Return each line of the records below that contains the word "yang".

Saved entries:
»»
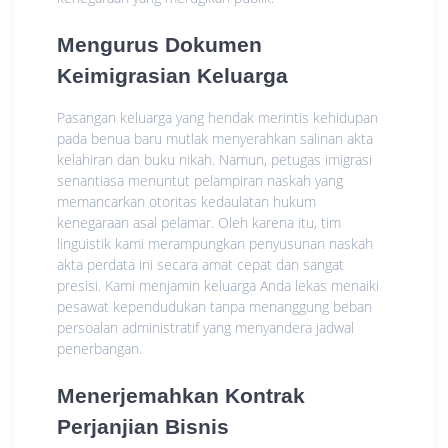
Mengurus Dokumen
Keimigrasian Keluarga
Pasangan keluarga yang hendak merintis kehidupan
pada benua baru mutlak menyerahkan salinan akta
kelahiran dan buku nikah. Namun, petugas imigrasi
senantiasa menuntut pelampiran naskah yang
memancarkan otoritas kedaulatan hukum
kenegaraan asal pelamar. Oleh karena itu, tim
linguistik kami merampungkan penyusunan naskah
akta perdata ini secara amat cepat dan sangat
presisi. Kami menjamin keluarga Anda lekas menaiki
pesawat kependudukan tanpa menanggung beban
persoalan administratif yang menyandera jadwal
penerbangan.
Menerjemahkan Kontrak
Perjanjian Bisnis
««
● FINAL ANSWER:
Pasangan keluarga yang hendak merintis kehidupan
senantiasa menuntut pelampiran naskah yang
persoalan administratif yang menyandera jadwal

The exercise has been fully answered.